WORK REQUEST – Return the data below exactly, please, but drop the pictures.

EXERCISE MATERIAL –
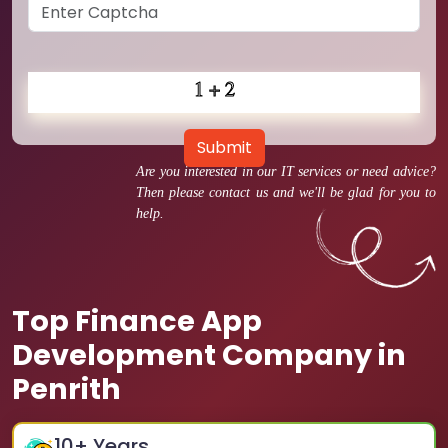
Submit
Are you interested in our IT services or need advice?
Then please contact us and we'll be glad for you to
help.
Top Finance App
Development Company in
Penrith
10
+ Years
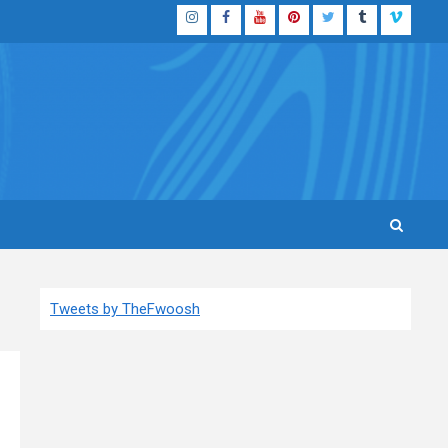
Instagram
Facebook
YouTube
Pinterest
Twitter
Tumblr
Vimeo
Tweets by TheFwoosh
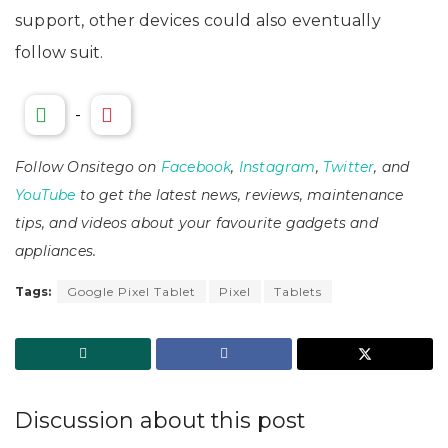
support, other devices could also eventually
follow suit.
-
Follow Onsitego on
Facebook
,
Instagram
,
Twitter
, and
YouTube
to get the latest news, reviews, maintenance
tips, and videos about your favourite gadgets and
appliances.
Tags:
Google Pixel Tablet
Pixel
Tablets
Discussion about this post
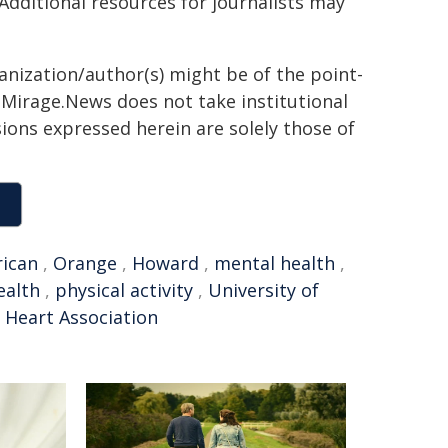
 Additional resources for journalists may
ganization/author(s) might be of the point-
h. Mirage.News does not take institutional
sions expressed herein are solely those of
ican
,
Orange
,
Howard
,
mental health
,
ealth
,
physical activity
,
University of
 Heart Association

ANSWER SPACE –
Submit
Are you interested in our IT services or need advice?
Then please contact us and we'll be glad for you to
help.
Top Finance App
Development Company in
Penrith
10
+ Years
Instagram
Facebook
YouTube
Pinterest
Twitter
Tumblr
Vimeo
Tweets by TheFwoosh
support, other devices could also eventually
follow suit.
-
Follow Onsitego on
Facebook
,
Instagram
,
Twitter
, and
YouTube
to get the latest news, reviews, maintenance
tips, and videos about your favourite gadgets and
appliances.
Tags:
Google Pixel Tablet
Pixel
Tablets
Discussion about this post
 Additional resources for journalists may
ganization/author(s) might be of the point-
h. Mirage.News does not take institutional
sions expressed herein are solely those of
ican
,
Orange
,
Howard
,
mental health
,
ealth
,
physical activity
,
University of
 Heart Association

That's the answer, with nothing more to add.